Mit Hilfe der Schalltomografie wird der Baum eingehend und verletzungsfrei, d.h. ohne Anbohren, auf innere Stammfäule und ihre Ausdehnung untersucht. Bei dem schalltomografischen Verfahren (Arbotom ©) werden mehrere Sensoren in einer bestimmten Stammhöhe rings um den Stamm gleichmäßig verteilt befestigt. Über die Sensoren werden die Laufzeiten von erzeugten Schallimpulsen erfasst und an einen Rechner weitergeleitet. Mit Hilfe dieses sicheren Verfahrens wird eine zweidimensionale Abbildung des Stammquerschnittes erzielt, wobei vorhandene innere Fäule und Höhlungen dem Zersetzungsgrad entsprechend farbig dargestellt werden. Anhand der Abbildung kann dann die noch tragfähige Restwandstärke des Stammes ermittelt werden.

Tomogramm einer alten Eiche mit Schwefelporlingbefall  

 

Mit Hilfe der Arboradix™-Wurzelortung kann die Lage von Wurzeln verletzungsfrei angezeigt werden. Hierzu werden mechanische Impulse in den Boden eingeleitet und ihre Laufzeit zum Baum gemessen.  Dieses Verfahren wird zur Schadensdiagnose und zur Vorbereitung von Tiefbaumaßnahmen im Wurzelbereich eingesetzt. Die unterschiedlichen Farben stehen für die Übertragungsgeschwindigkeiten des Schalls zwischen Bodenoberfläche und Wurzelanlauf z.B. blau für hohe, gelb für mittelschwache und rot für sehr schwache Übertragung. Die Übertragungsgeschwindigkeit hängt in erster Linie von der Wurzelstärke ab.

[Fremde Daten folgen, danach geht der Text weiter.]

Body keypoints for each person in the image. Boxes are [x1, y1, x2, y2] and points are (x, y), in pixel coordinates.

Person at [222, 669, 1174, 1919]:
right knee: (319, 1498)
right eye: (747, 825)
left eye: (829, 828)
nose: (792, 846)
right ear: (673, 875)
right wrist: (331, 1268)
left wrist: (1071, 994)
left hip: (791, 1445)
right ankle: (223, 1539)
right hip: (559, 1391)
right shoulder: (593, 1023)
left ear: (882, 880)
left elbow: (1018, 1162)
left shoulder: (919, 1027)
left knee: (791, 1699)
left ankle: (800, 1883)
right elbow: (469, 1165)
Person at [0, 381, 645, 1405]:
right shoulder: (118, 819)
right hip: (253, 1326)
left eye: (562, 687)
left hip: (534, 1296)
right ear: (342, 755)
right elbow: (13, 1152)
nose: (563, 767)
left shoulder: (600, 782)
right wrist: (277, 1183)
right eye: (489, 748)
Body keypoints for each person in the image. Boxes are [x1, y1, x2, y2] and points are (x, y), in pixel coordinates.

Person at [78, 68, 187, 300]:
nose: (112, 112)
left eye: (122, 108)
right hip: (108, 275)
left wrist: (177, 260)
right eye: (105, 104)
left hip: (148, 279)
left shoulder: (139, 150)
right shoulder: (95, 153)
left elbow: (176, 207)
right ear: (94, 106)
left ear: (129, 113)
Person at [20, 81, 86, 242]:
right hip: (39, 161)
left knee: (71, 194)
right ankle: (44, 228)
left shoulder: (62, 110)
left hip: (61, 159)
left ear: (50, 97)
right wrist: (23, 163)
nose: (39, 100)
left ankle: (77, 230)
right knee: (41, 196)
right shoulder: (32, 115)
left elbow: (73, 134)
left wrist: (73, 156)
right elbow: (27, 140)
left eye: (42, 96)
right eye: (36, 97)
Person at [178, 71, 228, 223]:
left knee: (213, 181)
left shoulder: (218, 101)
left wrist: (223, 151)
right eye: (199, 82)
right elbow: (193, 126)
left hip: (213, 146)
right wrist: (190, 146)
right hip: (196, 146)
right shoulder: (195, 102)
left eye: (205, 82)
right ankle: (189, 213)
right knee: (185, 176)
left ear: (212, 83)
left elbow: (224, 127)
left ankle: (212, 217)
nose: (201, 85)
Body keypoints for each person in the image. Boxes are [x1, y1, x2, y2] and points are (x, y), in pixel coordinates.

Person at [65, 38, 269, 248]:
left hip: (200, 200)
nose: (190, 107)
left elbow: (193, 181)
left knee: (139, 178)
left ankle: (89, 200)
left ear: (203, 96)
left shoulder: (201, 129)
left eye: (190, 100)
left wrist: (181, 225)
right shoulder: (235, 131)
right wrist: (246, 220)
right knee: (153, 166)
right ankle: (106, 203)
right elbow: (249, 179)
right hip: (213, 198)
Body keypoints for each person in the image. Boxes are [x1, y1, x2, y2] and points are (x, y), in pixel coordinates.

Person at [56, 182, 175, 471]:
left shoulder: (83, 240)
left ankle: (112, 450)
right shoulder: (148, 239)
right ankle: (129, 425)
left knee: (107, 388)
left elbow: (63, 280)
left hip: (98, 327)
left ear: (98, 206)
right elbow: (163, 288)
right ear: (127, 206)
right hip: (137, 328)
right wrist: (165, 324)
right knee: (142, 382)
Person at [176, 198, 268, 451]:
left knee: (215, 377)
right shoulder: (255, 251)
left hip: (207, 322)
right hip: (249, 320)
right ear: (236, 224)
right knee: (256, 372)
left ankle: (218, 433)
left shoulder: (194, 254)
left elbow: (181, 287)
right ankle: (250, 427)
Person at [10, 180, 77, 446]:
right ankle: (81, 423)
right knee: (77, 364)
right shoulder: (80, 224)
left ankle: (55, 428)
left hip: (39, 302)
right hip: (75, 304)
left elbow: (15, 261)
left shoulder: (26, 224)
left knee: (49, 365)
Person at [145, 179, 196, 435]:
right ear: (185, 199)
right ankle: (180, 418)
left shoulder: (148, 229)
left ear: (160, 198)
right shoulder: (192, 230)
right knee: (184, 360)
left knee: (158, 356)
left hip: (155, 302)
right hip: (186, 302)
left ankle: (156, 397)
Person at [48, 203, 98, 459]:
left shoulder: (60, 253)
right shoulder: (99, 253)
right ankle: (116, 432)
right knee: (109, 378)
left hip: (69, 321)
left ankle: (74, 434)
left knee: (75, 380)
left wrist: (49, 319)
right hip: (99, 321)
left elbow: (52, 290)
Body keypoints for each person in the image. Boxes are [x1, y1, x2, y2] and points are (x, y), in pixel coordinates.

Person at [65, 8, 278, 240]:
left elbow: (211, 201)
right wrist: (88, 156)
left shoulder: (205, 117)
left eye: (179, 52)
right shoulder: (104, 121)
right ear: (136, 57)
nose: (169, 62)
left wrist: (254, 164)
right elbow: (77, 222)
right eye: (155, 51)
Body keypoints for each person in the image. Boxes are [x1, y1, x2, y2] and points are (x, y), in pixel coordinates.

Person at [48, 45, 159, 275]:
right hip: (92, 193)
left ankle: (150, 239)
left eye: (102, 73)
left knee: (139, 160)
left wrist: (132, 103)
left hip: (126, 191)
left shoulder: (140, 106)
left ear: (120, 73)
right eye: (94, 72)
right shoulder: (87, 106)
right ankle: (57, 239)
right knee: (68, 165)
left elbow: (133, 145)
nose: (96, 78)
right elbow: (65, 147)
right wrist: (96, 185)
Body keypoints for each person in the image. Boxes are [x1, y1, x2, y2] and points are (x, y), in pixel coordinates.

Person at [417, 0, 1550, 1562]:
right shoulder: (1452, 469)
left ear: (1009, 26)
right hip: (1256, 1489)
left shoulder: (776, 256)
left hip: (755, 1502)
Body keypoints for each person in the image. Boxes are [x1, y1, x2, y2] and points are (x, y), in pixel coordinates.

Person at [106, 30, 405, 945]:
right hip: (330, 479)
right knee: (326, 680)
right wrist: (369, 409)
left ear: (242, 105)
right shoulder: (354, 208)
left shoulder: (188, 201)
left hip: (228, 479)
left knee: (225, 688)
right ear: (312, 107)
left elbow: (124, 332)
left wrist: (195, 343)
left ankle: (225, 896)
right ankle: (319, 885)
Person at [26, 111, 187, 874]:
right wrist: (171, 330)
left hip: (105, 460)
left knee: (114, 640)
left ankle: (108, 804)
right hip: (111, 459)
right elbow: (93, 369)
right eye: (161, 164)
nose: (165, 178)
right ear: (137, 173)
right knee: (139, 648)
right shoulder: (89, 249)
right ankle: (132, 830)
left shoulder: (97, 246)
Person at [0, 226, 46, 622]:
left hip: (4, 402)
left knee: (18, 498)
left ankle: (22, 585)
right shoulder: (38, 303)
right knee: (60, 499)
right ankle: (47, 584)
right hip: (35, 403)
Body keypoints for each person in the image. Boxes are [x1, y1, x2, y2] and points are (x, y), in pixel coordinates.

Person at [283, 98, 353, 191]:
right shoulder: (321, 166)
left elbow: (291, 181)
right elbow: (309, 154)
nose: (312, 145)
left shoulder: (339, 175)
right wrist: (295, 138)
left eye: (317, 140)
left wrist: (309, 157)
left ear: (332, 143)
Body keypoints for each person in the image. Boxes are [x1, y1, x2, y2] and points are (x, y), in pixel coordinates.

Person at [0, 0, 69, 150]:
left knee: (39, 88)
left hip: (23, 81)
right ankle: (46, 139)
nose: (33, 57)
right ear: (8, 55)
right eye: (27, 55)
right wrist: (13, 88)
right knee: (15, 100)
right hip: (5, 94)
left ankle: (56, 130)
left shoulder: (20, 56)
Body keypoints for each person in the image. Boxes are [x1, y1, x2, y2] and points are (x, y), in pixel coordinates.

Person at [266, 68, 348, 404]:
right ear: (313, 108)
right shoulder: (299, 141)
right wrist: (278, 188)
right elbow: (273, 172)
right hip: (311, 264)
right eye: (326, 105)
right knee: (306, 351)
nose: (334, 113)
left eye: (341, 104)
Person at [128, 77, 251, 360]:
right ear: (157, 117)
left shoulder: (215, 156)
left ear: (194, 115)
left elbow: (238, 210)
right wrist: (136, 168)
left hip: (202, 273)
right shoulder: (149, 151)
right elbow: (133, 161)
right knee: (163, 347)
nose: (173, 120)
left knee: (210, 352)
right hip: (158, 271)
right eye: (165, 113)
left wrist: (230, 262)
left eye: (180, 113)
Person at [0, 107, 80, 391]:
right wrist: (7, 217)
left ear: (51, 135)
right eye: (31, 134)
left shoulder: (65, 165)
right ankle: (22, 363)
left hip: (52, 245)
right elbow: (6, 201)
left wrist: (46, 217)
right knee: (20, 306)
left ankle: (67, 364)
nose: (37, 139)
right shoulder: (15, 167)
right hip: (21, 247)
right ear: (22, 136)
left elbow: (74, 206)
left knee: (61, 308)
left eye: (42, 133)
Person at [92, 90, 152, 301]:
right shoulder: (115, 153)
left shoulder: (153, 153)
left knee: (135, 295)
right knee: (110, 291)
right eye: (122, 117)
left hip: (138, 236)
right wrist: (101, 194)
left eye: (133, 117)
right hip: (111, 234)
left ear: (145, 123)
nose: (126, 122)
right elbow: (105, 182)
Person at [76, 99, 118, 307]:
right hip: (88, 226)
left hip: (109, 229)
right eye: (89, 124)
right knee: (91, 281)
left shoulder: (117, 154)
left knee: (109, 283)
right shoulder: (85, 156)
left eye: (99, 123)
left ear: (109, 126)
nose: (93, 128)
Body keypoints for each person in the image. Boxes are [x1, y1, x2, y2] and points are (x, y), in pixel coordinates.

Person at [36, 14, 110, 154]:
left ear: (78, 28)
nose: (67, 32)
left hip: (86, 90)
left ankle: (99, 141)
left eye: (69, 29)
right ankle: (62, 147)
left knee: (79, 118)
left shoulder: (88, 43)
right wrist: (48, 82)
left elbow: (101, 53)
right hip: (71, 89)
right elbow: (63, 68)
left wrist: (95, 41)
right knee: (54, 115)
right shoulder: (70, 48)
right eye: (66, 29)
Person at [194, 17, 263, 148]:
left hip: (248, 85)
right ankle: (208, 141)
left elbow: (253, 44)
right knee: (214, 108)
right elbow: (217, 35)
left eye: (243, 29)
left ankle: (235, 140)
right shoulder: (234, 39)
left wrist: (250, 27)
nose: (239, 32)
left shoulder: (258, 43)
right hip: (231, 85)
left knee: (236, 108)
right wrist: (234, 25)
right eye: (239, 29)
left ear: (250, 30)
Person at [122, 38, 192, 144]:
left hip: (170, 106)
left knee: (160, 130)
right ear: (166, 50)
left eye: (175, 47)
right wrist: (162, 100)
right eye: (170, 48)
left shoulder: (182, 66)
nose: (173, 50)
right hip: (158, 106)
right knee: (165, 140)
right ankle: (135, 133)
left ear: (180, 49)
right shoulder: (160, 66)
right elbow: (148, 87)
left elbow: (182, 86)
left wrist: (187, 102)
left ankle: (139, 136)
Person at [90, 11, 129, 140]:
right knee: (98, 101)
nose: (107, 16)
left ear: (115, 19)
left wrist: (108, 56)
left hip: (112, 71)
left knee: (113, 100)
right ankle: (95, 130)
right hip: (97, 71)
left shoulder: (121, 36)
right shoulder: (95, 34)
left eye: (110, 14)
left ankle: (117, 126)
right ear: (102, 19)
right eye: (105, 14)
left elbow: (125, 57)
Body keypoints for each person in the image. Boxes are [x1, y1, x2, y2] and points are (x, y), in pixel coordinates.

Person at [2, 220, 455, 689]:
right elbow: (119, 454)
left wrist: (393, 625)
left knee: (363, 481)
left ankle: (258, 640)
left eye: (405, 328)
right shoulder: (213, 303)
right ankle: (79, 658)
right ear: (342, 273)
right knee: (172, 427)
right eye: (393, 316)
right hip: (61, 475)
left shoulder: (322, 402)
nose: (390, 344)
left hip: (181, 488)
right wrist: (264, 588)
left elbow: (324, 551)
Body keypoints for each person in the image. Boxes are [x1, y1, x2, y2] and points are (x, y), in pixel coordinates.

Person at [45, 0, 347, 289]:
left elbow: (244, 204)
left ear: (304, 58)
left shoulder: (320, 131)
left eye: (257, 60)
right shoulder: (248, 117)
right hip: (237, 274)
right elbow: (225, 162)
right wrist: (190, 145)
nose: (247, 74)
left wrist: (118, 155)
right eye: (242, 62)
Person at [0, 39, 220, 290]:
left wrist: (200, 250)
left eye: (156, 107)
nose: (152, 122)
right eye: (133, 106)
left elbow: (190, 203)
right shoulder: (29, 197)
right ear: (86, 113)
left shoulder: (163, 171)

                                                

 

Bei massiven Schädigungen und/oder zur gezielten Prüfung der Standsicherheit kann eine eingehende Untersuchung mit Hilfe der Elasto-Inclino-Methode als einzige Methode der Prüfung der Standsicherheit durchgeführt werden. Mit Hilfe dieser Methode werden sowohl die Bruchfestigkeit als auch die Standsicherheit des Baumes unter Orkanbedingungen genau ermittelt. Dies ermöglicht eine sachliche und nachvollziehbare Beurteilung der statischen Baumsicherheit und gegebenenfalls die Empfehlung von gezielten Maßnahmen.